We are often so focused on helping other people that we need to learn how to develop self-compassion. We are often hardest on ourselves.
Are you guilty of beating yourself up sometimes? Developing self-love and compassion for ourselves is one of the most important things we can do.
Maybe you consider yourself a compassionate person.
Quick to support your friends and family with empathy and a helping hand when going through difficulties.
While you might immediately put yourself into compassion action without a second thought, you are likely missing one person who needs it most…
You are not alone. Many of us treat ourselves with contempt, misery, and judgment. We would be shocked or even horrified by our own behavior if it was displayed openly towards another person.
We are quick to place unrealistic expectations on ourselves, beat ourselves up when we make a mistake, and even inwardly scream words of shame and disgust when we look in the mirror.
But imagine if you spoke to yourself as you talk to your friends. Suppose you took a kinder, more empathic view of your most important relationship, the one that you have with yourself.
What would it look like?
What is self-compassion
Self-compassion is about our nurturing the inner relationship with ourselves. Treating yourself as you would when being compassionate towards your friends. Giving yourself kindness, warmth, and empathy when in pain and suffering.
Sounds great, doesn’t it? But why is it so hard to flip the switch and practice compassion towards ourselves?
Some people say it has a negative connotation that comes across as narcissistic, self-pitying, or selfish.
But that is not how compassion looks. It isn’t about getting caught up in thoughts and feelings. It is not navel-gazing and ruminating on how your life should be.
Self-compassion is about facing painful thoughts and emotions and finding new ways to heal. It is about moving forward and focusing on strengths and overcoming challenges.
Benefits of Developing Self-Compassion
Practicing self-compassion can reduce rumination, which in turn reduces feelings of anxiety and low mood. It also helps us connect deeply with ourselves, be more mindful of our thoughts and feelings, and understand ourselves.
Developing your ability for self-compassion can increase your motivation, self-worth, and resilience when things do become a challenge. It also improves your optimism about the future.
How to Develop Self-Compassion
To develop self-compassion, you must understand some basic principles.
- Difficult times fall on all of us. It isn’t just family and friends. This allows us to offer warmth and empathy to ourselves instead of judging for not stepping up and winning at all costs.
- We are all in this together. Human suffering is everywhere, and your suffering does not happen in isolation. It is inevitable.

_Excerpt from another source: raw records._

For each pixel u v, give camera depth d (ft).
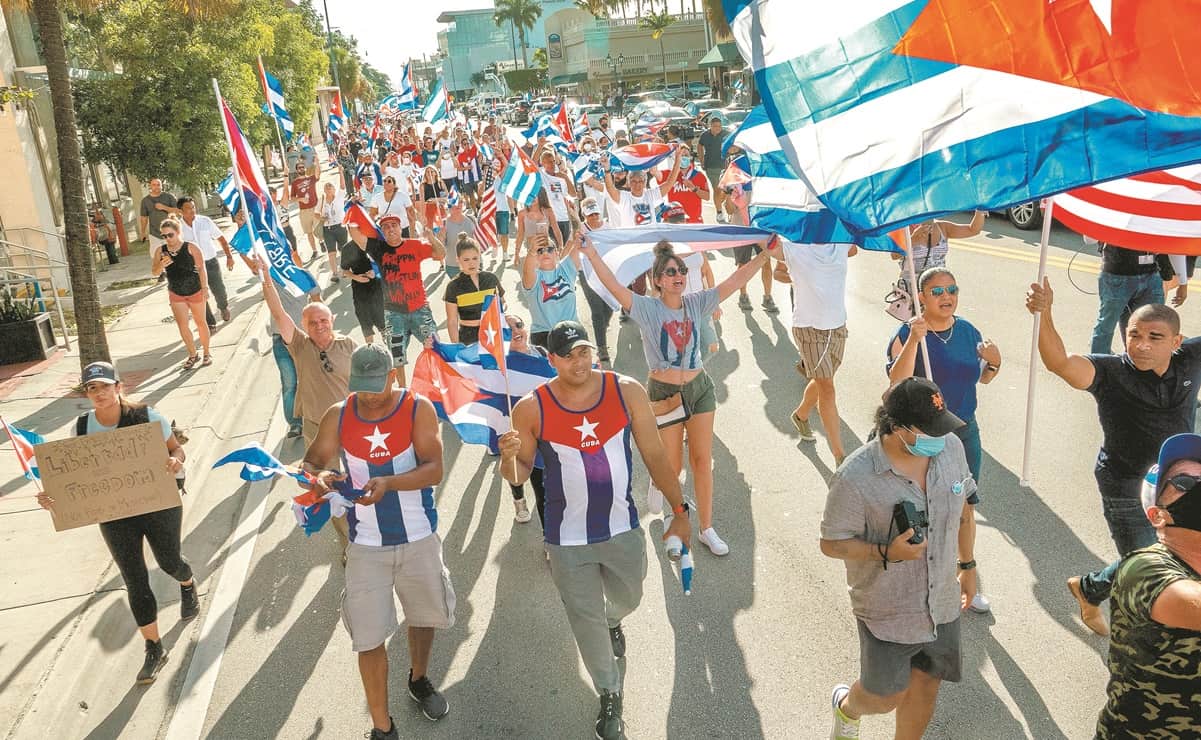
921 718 11.71
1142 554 8.29
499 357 14.56
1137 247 17.51
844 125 12.93
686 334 17.74
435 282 48.01
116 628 17.51
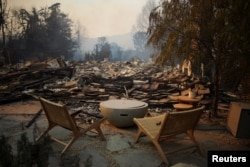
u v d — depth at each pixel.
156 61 8.40
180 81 12.98
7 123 7.38
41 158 3.09
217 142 6.25
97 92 11.21
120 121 6.88
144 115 7.22
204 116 8.45
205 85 10.35
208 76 11.14
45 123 7.42
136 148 5.68
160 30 8.08
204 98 9.75
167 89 12.03
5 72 16.50
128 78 16.64
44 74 15.88
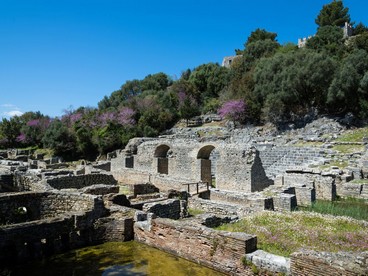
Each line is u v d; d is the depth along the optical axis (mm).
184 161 30172
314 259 7148
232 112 50219
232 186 24609
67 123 63812
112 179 24000
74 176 21641
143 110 61094
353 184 23094
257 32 84250
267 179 25328
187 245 10031
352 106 41938
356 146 30953
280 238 11172
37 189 17859
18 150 55719
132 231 11945
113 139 52469
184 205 15383
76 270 9445
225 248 8984
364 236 11617
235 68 68375
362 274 6430
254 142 40594
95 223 11766
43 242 11094
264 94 49156
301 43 75875
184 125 58031
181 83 71062
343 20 71562
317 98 45719
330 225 13031
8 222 12859
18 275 9148
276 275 7770
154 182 25578
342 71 41375
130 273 9164
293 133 42094
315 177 23297
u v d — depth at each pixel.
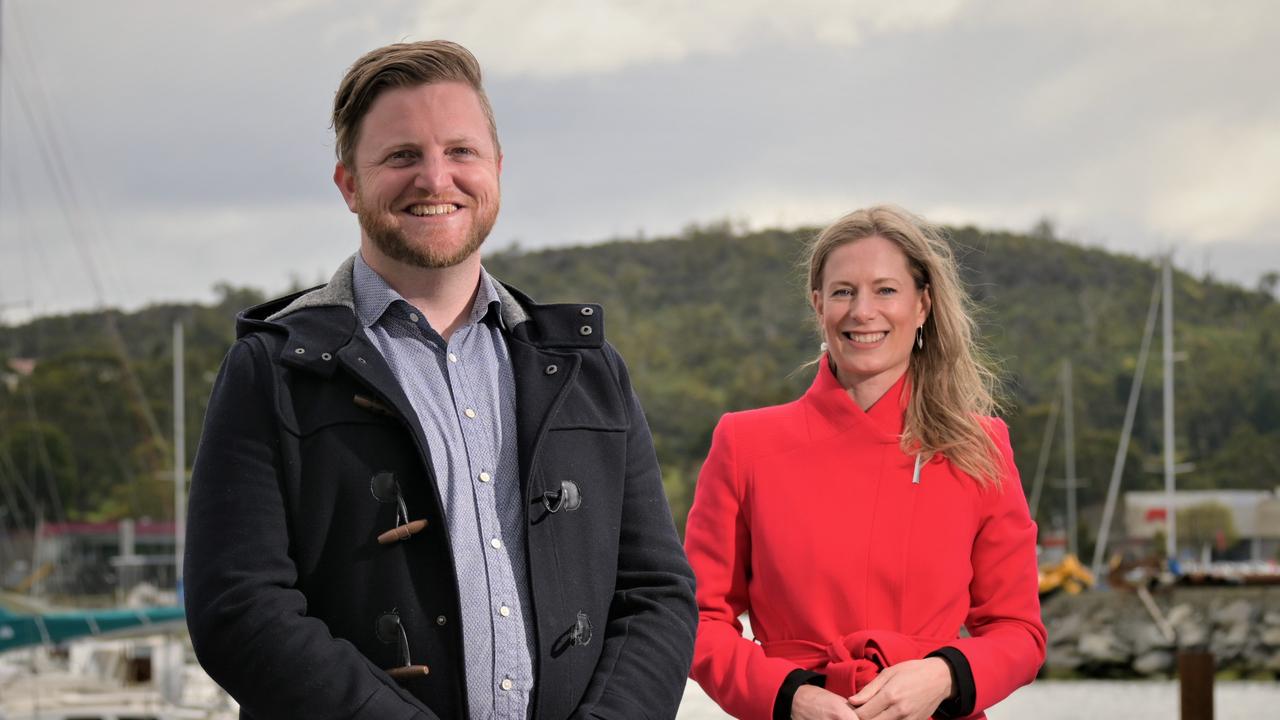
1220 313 107.12
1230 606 29.78
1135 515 56.22
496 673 2.66
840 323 3.94
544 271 143.50
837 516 3.89
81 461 67.12
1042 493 65.50
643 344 117.81
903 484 3.90
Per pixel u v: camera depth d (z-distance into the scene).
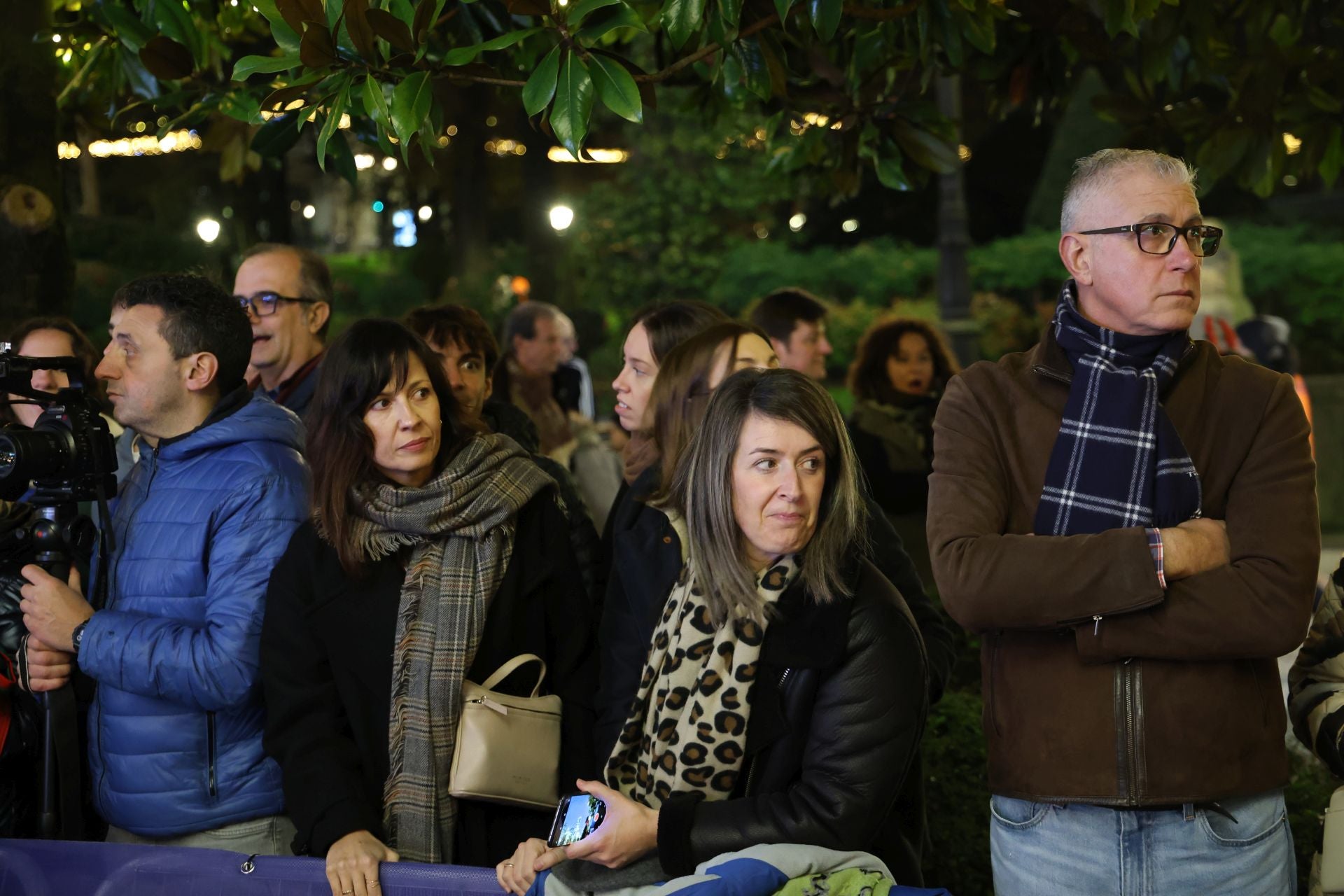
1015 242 17.12
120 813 2.91
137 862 2.61
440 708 2.72
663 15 2.92
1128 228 2.39
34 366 2.89
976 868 3.88
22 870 2.65
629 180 18.31
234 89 3.54
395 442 2.79
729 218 18.30
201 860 2.59
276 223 12.09
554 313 6.05
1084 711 2.35
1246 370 2.45
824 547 2.44
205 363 2.98
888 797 2.39
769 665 2.42
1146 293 2.39
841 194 4.28
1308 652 2.76
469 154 19.52
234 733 2.90
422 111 2.73
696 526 2.47
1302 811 4.00
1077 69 4.28
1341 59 3.90
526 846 2.46
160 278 3.02
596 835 2.36
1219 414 2.43
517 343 5.99
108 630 2.81
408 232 20.94
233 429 2.96
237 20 4.64
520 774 2.71
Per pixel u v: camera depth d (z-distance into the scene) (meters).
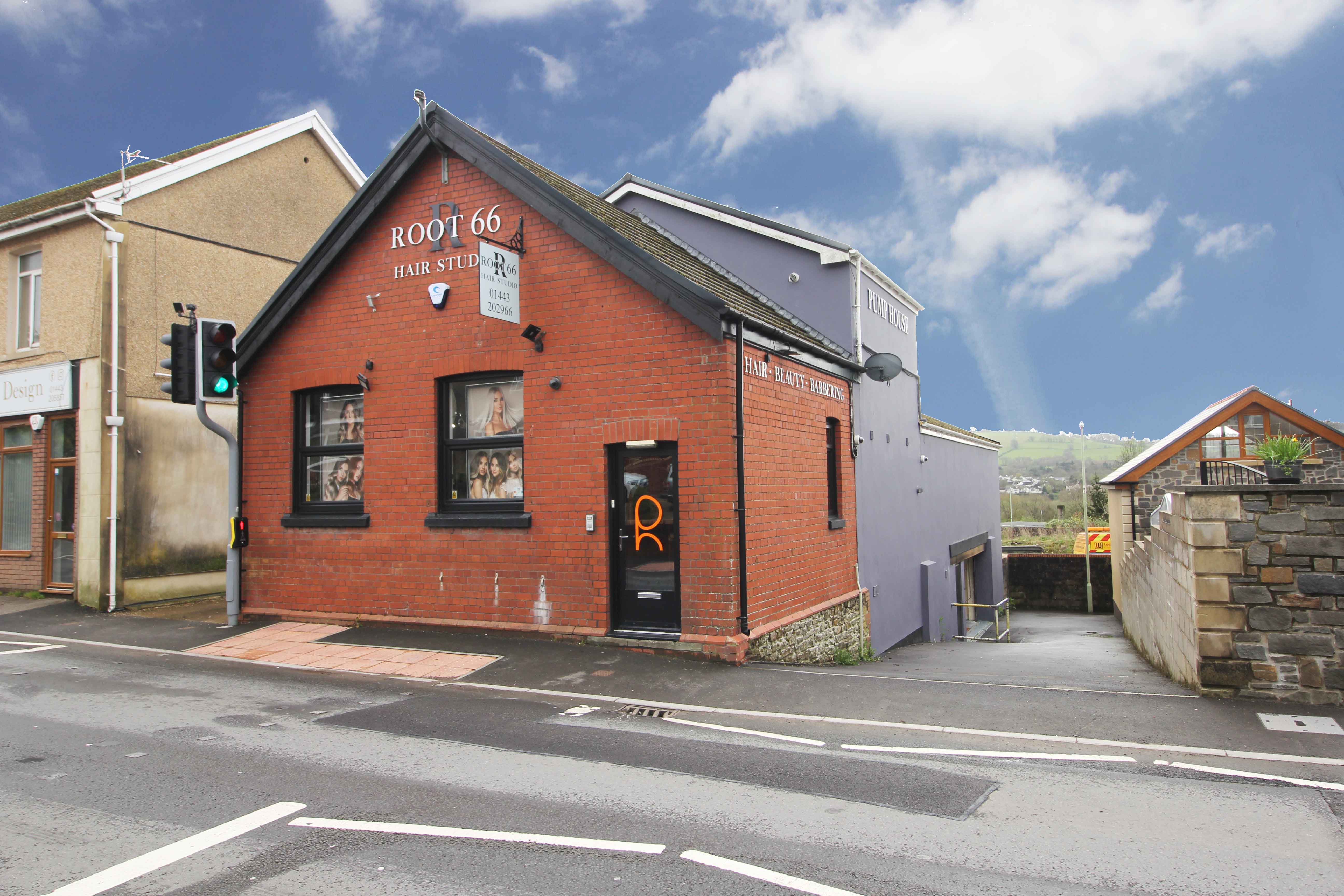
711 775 5.45
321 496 11.62
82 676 8.62
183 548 14.20
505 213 10.27
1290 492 7.41
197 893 3.76
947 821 4.65
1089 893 3.79
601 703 7.48
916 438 17.30
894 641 15.09
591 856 4.17
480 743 6.19
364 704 7.41
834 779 5.38
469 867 4.03
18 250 14.53
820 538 11.66
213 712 7.10
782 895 3.75
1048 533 46.41
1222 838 4.42
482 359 10.31
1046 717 6.95
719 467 9.01
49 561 14.12
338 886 3.83
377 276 11.04
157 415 13.93
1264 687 7.43
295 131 16.58
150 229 13.98
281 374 11.64
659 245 12.94
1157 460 20.89
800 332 12.83
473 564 10.28
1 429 14.91
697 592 9.10
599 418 9.62
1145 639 12.80
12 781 5.29
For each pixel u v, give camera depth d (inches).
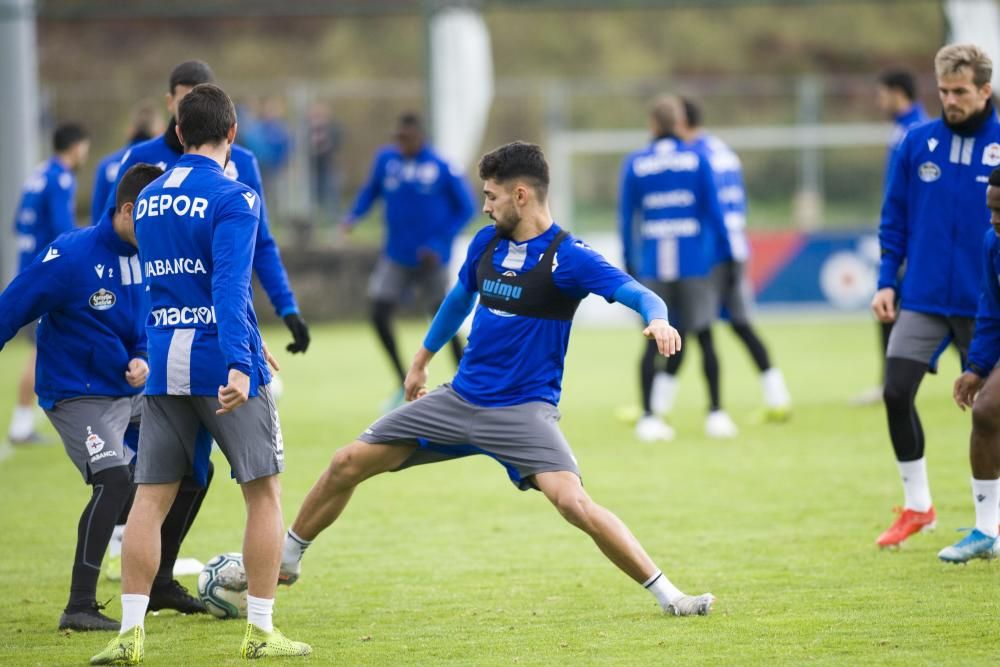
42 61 4261.8
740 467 1220.5
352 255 2834.6
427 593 807.7
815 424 1462.8
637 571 717.9
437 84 2571.4
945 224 874.1
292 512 1071.6
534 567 873.5
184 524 762.2
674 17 4790.8
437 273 1707.7
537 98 3799.2
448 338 771.4
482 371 716.7
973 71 852.6
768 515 1011.9
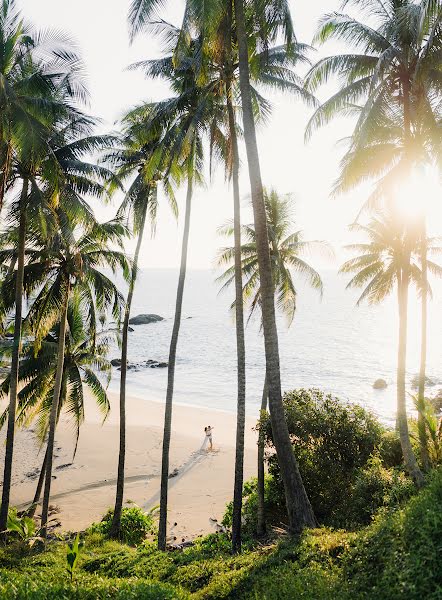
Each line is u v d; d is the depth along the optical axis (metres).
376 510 11.45
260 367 60.34
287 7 12.21
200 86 14.09
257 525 16.64
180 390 48.78
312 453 15.97
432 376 51.62
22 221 14.57
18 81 13.23
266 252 12.09
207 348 75.75
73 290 17.81
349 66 14.51
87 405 41.88
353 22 14.04
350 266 25.08
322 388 48.06
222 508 20.97
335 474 15.44
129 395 46.53
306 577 7.28
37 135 12.22
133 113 16.62
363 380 51.53
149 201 17.50
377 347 75.12
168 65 15.24
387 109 13.53
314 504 15.46
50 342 19.06
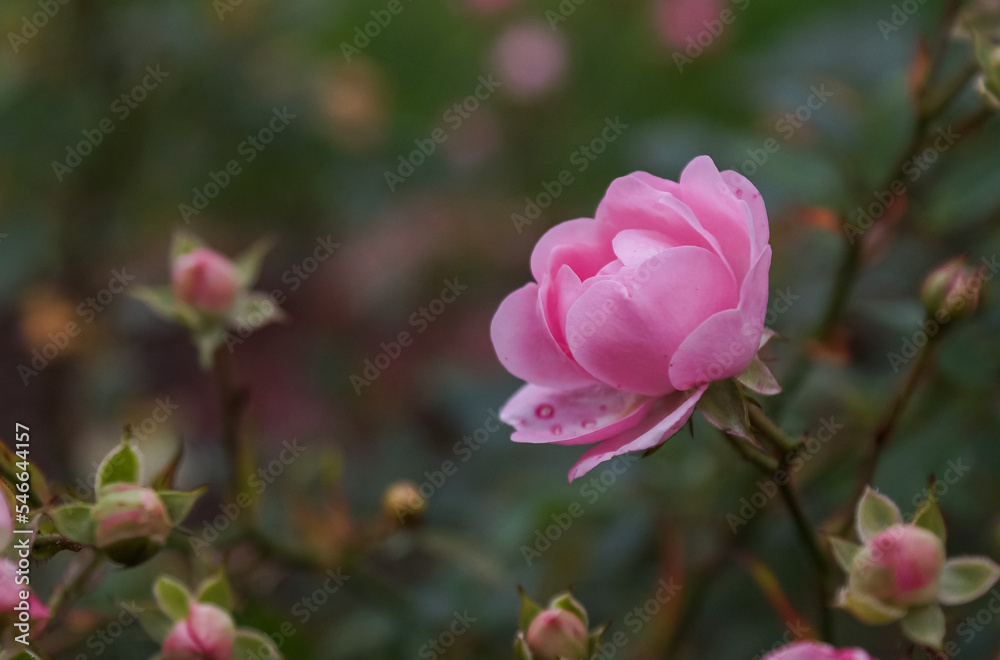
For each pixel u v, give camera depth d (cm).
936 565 61
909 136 70
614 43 138
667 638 70
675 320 60
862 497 62
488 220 125
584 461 60
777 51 93
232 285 69
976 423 71
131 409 93
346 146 112
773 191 77
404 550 70
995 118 72
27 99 96
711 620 75
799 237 78
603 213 61
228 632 64
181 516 62
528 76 131
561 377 62
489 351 113
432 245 121
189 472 86
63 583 63
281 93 108
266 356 116
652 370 60
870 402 72
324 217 119
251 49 107
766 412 68
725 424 60
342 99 110
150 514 61
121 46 97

We all suffer.
- This isn’t about self-pity. We don’t need to suppress or ruminate about our emotions. We must recognize our painful emotions and put them into a larger perspective, so we don’t get caught up by them.
- Bad feelings will not go away or magically disappear. You will be learning how to deal with your complex and challenging emotions.
Learning to develop self-compassion is a work in progress. It will take time, and you will find more ways to be compassionate towards yourself as you grow.
Your mindfulness practice will be different from mine. But the goal is the same. Mindfulness allows us to be present in the moment and accept a situation without judgment. You will learn to become more aware of your thoughts and feelings and how they impact your life.
Saying affirmations out loud can feel awkward and clunky at times. But when you have negative or challenging experiences, it can help you feel supported…just like your best friend is standing next to you saying them. They don’t have to be contrived…It can be as easy as saying…You’re going to be okay……I will be kind to myself…Suffering is a part of life, and I am willing to give myself the compassion I need.
3. Treat yourself like a friend
I’m sure you have heard this a million times before, but it is true.
When you make a mistake or realize you have made a poor decision, before flying into a barrage of self-criticism, ask yourself…Would I talk to [insert friends name here] like this if they made the same mistake?
Chances are you wouldn’t.
You would most likely spend time listening to what they had to say and then start working through some options to find a solution when they are ready. Surely you can notice the difference in how that would help you move on faster.
4. Make a list to support yourself
Make a list of all the things you can do that make you feel nurtured…massage, going for a walk in nature, buying yourself some beautifully scented flowers or essential oil, journaling or putting on the oil burner, and turning to the mat.
Have the list ready for those times where you need the extra support and you hear yourself being cruel and nasty.
5. Accept you are imperfect
No human is perfect. Even if you honestly believe that the influencer you follow on Instagram is pristine perfect.
Believe me, they are not. We all make mistakes; we all suffer in our own unique way. Allow yourself to be imperfect. That doesn’t mean you are giving yourself permission to be bad…just flawed. Because we all are and it isn’t a crime.
When you are feeling emotional or suffering, journal. Write about why you are feeling that way. Write to yourself, go deep. Ask yourself what you are not saying in this situation. Write about how you feel and how you can support yourself. Write, write, write. Let it all come out without judgement.
You can even write about the situation as though it is your friend in this predicament. What would you say, what would you do, how would you support them?
Self compassion may feel challenging at first, but the benefit of working on it now will serve you in the long run. When we show up and deeply support ourselves, we show up better in all parts of our life…for our family, friends, work and community.